Personal information
- Full name: Shannon Watt
- Born: 26 November 1980 (age 45)
- Original team: North Ballarat Rebels
- Draft: 14th overall, 1997 National Draft
- Height: 193 cm (6 ft 4 in)
- Weight: 95 kg (209 lb)
- Position: Defender

Playing career^{1}
- Years: Club / Games (Goals)
- 1998–2009: North Melbourne / 155 (9)
- ^{1} Playing statistics correct to the end of 2009.

= Shannon Watt =

Australian rules footballer

Shannon Watt (born 26 November 1980) is a former Australian rules footballer for the North Melbourne Football Club in the Australian Football League (AFL).

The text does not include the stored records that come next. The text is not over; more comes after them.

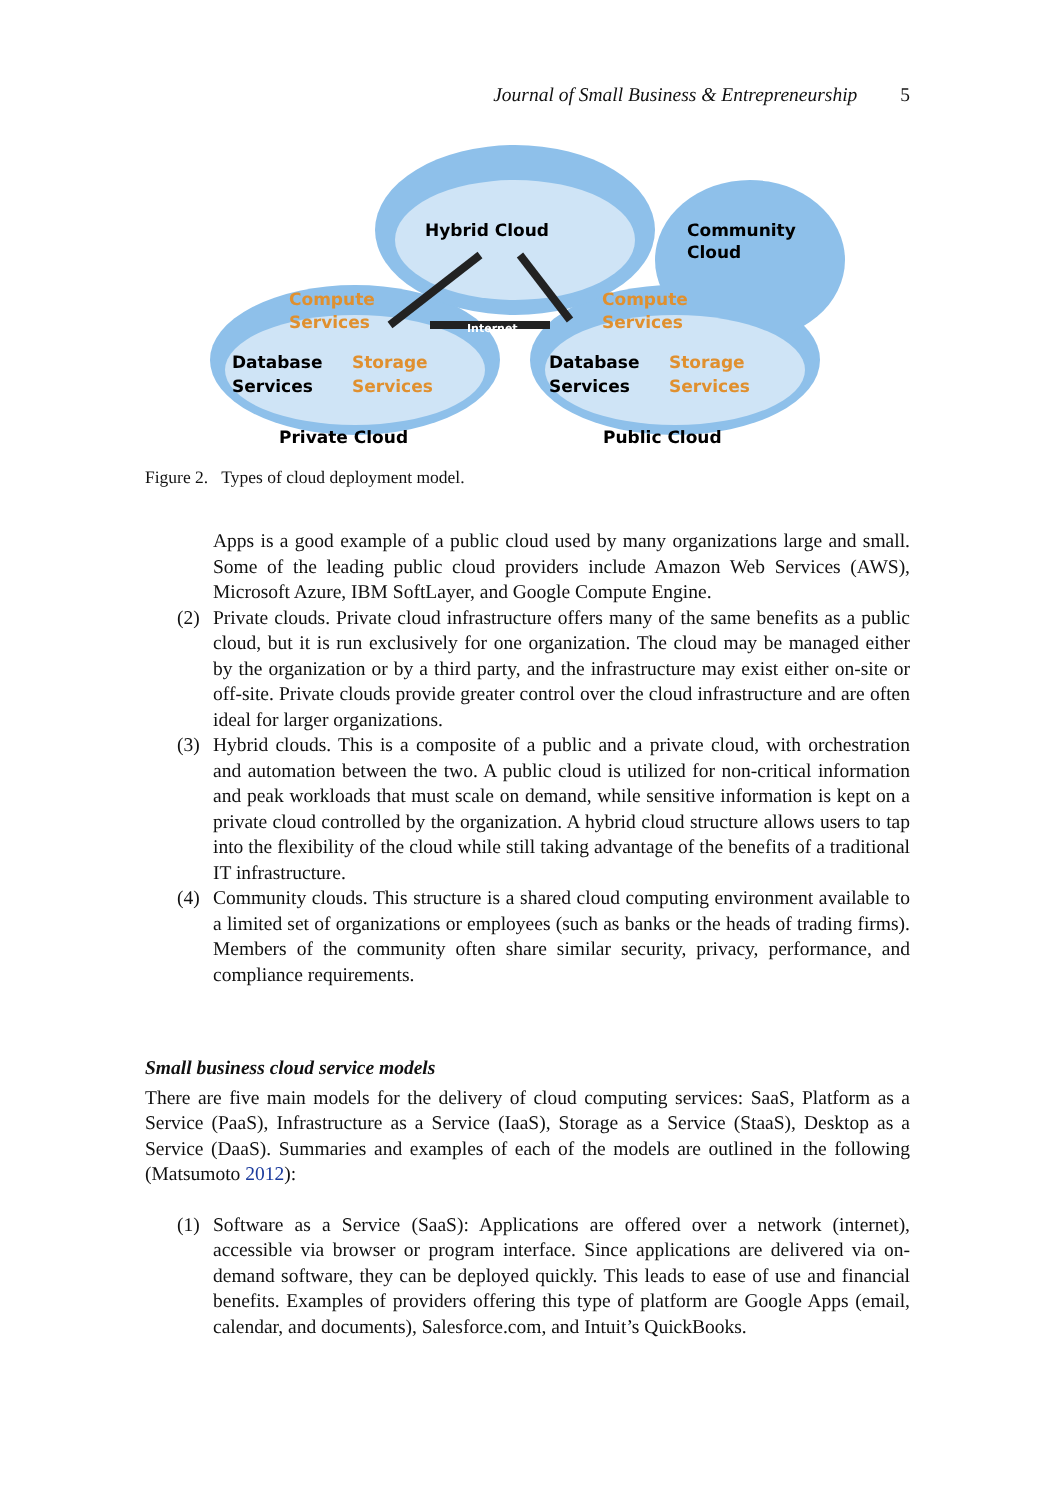Journal of Small Business & Entrepreneurship 5
Hybrid Cloud
Community
Cloud
Compute
Services
Storage
Services
Compute
Services
Storage
Services
Database
Services
Database
Services
Private Cloud
Public Cloud
Internet
Figure 2. Types of cloud deployment model.
Apps is a good example of a public cloud used by many organizations large and small. Some of the leading public cloud providers include Amazon Web Services (AWS), Microsoft Azure, IBM SoftLayer, and Google Compute Engine.
(2) Private clouds. Private cloud infrastructure offers many of the same benefits as a public cloud, but it is run exclusively for one organization. The cloud may be managed either by the organization or by a third party, and the infrastructure may exist either on-site or off-site. Private clouds provide greater control over the cloud infrastructure and are often ideal for larger organizations.
(3) Hybrid clouds. This is a composite of a public and a private cloud, with orchestration and automation between the two. A public cloud is utilized for non-critical information and peak workloads that must scale on demand, while sensitive information is kept on a private cloud controlled by the organization. A hybrid cloud structure allows users to tap into the flexibility of the cloud while still taking advantage of the benefits of a traditional IT infrastructure.
(4) Community clouds. This structure is a shared cloud computing environment available to a limited set of organizations or employees (such as banks or the heads of trading firms). Members of the community often share similar security, privacy, performance, and compliance requirements.
Small business cloud service models
There are five main models for the delivery of cloud computing services: SaaS, Platform as a Service (PaaS), Infrastructure as a Service (IaaS), Storage as a Service (StaaS), Desktop as a Service (DaaS). Summaries and examples of each of the models are outlined in the following (Matsumoto 2012):
(1) Software as a Service (SaaS): Applications are offered over a network (internet), accessible via browser or program interface. Since applications are delivered via on-demand software, they can be deployed quickly. This leads to ease of use and financial benefits. Examples of providers offering this type of platform are Google Apps (email, calendar, and documents), Salesforce.com, and Intuit’s QuickBooks.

From Cavendish in rural Victoria, Watt, a key defender, was drafted at number 14 in the 1997 National AFL draft from the North Ballarat Rebels. Watt completed year 12 (final year of school) at University High School whilst in his first year at the club (1998). He played as a fullback until Jonathan Hay came to the club in 2006 who unsuccessfully filled the role of centre half-back.

Despite playing 155 AFL games, Watt never polled a single vote in the Brownlow Medal. Watt was one of the last individuals to have played every minute of every game for an entire season on the ground (no interchange time) in 2003, a feat practically unheard of in the modern era.

He announced his retirement from the game on 20 August 2009.